Looks like it has to do with how LightGBM outputs Random Forest regression models. I found two related issues #669 and #6217.
Someone suggested to multiply the contributions value with the number of trees would give the values in the scale of the output variable.
Where do we get the number of trees in gpboost?
I tried to set the n_estimators in the param list but it doesn't take n_estimators.
Here is a reproducible example:
# Simulate data
ntrain = 5000 # number of samples for training
n = 2 * ntrain # combined number of training and test data
m = 500 # number of categories / levels for grouping variable
sigma2_1 = 1 # random effect variance
sigma2 = 1 ** 2 # error variance
# Simulate non-linear mean function
np.random.seed(1)
X, F = datasets.make_friedman3(n_samples=n)
X = pd.DataFrame(X,columns=['variable_1','variable_2','variable_3','variable_4'])
F = F * 10**0.5 # with this choice, the fixed-effects regression function has the same variance as the random effects
# Simulate random effects
group_train = np.arange(ntrain) # grouping variable
for i in range(m):
group_train[int(i * ntrain / m):int((i + 1) * ntrain / m)] = i
group_test = np.arange(ntrain) # grouping variable for test data. Some existing and some new groups
m_test = 2 * m
for i in range(m_test):
group_test[int(i * ntrain / m_test):int((i + 1) * ntrain / m_test)] = i
group = np.concatenate((group_train,group_test))
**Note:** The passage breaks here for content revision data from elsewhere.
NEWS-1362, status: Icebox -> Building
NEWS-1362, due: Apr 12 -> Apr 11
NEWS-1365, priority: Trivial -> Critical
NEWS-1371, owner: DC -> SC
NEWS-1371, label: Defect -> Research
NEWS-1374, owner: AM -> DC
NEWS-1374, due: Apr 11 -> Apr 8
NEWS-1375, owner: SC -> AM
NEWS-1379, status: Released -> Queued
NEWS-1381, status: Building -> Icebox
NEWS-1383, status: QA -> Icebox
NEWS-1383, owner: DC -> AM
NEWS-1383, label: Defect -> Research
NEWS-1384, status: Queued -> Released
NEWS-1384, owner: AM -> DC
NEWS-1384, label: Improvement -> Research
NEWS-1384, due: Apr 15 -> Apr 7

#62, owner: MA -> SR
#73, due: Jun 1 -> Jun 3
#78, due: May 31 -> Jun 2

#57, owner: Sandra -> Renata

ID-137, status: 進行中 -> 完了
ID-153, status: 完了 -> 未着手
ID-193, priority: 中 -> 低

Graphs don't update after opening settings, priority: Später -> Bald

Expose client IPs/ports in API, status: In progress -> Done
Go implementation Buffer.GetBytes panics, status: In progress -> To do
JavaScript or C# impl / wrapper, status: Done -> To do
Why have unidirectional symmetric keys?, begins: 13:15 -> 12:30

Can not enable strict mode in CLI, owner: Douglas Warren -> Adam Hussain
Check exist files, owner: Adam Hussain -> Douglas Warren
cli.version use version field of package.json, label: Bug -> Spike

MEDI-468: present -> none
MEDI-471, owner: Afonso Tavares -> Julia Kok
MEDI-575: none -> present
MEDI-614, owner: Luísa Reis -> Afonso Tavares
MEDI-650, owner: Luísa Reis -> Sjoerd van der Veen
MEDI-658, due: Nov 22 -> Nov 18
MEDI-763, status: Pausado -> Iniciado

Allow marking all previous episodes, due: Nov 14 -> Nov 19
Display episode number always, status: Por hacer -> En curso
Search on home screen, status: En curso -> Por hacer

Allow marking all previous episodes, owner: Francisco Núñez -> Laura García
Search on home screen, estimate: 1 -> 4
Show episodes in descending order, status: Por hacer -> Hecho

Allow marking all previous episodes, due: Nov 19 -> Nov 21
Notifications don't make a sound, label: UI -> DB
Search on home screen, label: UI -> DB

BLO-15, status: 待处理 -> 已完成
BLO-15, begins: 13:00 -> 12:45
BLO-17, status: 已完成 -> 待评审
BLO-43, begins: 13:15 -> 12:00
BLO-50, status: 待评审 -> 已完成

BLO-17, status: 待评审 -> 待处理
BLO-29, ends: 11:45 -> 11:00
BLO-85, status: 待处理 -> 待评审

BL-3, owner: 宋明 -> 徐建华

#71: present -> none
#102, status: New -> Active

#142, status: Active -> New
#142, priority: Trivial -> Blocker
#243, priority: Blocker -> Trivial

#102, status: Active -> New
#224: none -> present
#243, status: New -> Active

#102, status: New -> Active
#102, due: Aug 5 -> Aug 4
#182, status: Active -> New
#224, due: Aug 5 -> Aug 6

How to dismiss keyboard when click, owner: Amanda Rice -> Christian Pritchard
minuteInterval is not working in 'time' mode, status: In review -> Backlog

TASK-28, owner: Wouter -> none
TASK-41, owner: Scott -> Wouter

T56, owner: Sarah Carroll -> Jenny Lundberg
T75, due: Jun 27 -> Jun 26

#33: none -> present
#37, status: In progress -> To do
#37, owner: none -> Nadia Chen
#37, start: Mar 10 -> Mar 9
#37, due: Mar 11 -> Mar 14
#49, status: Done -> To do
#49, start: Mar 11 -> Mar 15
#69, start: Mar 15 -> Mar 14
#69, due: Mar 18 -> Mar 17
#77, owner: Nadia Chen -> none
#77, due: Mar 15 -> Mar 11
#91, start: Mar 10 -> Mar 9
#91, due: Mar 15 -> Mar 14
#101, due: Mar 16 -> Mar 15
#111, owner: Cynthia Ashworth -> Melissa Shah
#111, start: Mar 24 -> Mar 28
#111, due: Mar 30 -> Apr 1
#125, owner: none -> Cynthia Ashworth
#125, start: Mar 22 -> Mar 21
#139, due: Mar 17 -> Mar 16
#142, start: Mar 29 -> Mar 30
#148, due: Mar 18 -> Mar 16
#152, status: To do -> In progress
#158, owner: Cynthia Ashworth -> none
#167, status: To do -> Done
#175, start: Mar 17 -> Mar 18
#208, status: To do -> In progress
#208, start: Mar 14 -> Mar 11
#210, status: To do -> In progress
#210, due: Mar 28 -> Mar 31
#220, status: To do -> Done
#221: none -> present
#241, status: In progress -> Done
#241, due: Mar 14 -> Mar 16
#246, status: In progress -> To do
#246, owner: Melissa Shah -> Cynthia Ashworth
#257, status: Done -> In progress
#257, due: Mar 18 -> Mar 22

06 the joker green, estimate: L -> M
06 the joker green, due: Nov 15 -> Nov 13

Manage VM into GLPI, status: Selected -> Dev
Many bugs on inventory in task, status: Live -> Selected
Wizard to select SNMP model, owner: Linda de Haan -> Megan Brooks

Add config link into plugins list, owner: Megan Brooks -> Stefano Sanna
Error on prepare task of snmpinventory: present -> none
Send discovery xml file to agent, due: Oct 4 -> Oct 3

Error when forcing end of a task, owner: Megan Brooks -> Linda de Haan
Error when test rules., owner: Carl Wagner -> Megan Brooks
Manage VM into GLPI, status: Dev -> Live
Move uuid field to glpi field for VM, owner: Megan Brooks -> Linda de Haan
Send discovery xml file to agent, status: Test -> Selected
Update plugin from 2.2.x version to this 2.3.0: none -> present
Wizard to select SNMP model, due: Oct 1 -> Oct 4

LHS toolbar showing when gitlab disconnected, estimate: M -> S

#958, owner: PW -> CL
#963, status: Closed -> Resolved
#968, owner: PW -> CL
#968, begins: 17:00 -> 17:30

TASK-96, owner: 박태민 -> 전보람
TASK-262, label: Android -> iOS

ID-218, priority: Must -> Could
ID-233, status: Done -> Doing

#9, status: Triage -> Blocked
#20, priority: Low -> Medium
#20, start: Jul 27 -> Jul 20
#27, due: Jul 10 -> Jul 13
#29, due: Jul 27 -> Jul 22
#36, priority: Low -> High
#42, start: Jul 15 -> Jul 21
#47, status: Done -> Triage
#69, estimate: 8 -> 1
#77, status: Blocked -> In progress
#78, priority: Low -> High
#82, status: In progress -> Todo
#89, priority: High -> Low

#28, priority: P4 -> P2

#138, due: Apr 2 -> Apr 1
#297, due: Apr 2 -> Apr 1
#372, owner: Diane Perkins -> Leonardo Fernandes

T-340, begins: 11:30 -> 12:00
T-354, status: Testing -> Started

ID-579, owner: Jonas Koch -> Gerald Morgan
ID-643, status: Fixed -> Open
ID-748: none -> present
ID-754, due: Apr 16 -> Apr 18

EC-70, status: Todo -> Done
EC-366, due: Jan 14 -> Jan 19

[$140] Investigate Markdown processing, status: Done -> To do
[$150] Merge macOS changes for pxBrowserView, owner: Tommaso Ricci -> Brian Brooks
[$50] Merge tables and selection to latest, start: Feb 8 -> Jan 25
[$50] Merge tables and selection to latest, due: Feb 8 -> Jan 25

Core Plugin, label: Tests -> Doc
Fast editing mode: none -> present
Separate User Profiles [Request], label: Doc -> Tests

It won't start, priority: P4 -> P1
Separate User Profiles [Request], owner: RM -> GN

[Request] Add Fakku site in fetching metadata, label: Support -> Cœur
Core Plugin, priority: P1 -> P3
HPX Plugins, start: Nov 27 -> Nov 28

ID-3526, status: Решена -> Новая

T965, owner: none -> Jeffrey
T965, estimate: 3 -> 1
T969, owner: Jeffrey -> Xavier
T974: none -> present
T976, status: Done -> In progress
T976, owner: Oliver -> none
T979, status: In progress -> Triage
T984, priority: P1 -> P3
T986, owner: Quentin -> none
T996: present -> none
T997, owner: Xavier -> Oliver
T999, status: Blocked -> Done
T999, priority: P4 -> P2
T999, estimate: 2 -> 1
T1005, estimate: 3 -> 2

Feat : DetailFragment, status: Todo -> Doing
b = np.sqrt(sigma2_1) * np.random.normal(size=m_test) # simulate random effects
Zb = b[group]
# Put everything together
xi = np.sqrt(sigma2) * np.random.normal(size=n) # simulate error term
y = F + Zb + xi # observed data
# split train and test data
y_train = y[0:ntrain]
y_test = y[ntrain:n]
X_train = X.iloc[0:ntrain,]
X_test = X.iloc[ntrain:n,]
Summary of the output variable, y
pd.DataFrame(y_train).describe()
count 5000.000000
mean 4.124520
std 1.732864
min -2.448804
25% 3.063291
50% 4.251012
75% 5.259857
max 9.623841
# Define and train GPModel
gp_model = gpb.GPModel(group_data=group_train)
# create dataset for gpb.train function
data_train = gpb.Dataset(X_train, y_train)
# specify tree-boosting parameters as a dict
params = { 'objective': 'regression_l2', 'learning_rate': 0.1,
'max_depth': 6, 'min_data_in_leaf': 5, 'verbose': 0 }
# train model
bst = gpb.train(params=params, train_set=data_train, gp_model=gp_model, num_boost_round=31)
If I use, pred_latent=True
in the bst.predict()
, then we get values similar to the output
pred = bst.predict(data=X_test, group_data_pred=group_test, pred_latent=True)
pred
Out[]: {'fixed_effect': array([4.49024473, 4.61357281, 4.7404804 , ..., 4.69610829, 4.37190392,
4.75426338]),
'random_effect_mean': array([0.14302215, 0.14302215, 0.14302215, ..., 0. , 0. ,
0. ]),
'random_effect_cov': None,
'response_mean': None,
'response_var': None}
Is it possible to get similar output when extracting the SHAP values in
import shap
import numpy as np
shap_values = shap.TreeExplainer(bst).shap_values(X_test)
I see that the num_boost_round=31
is what I need.
This is not a new issue for LightGBM model but I am wondering is there a way I could get the SHAP values in the same scale as models output?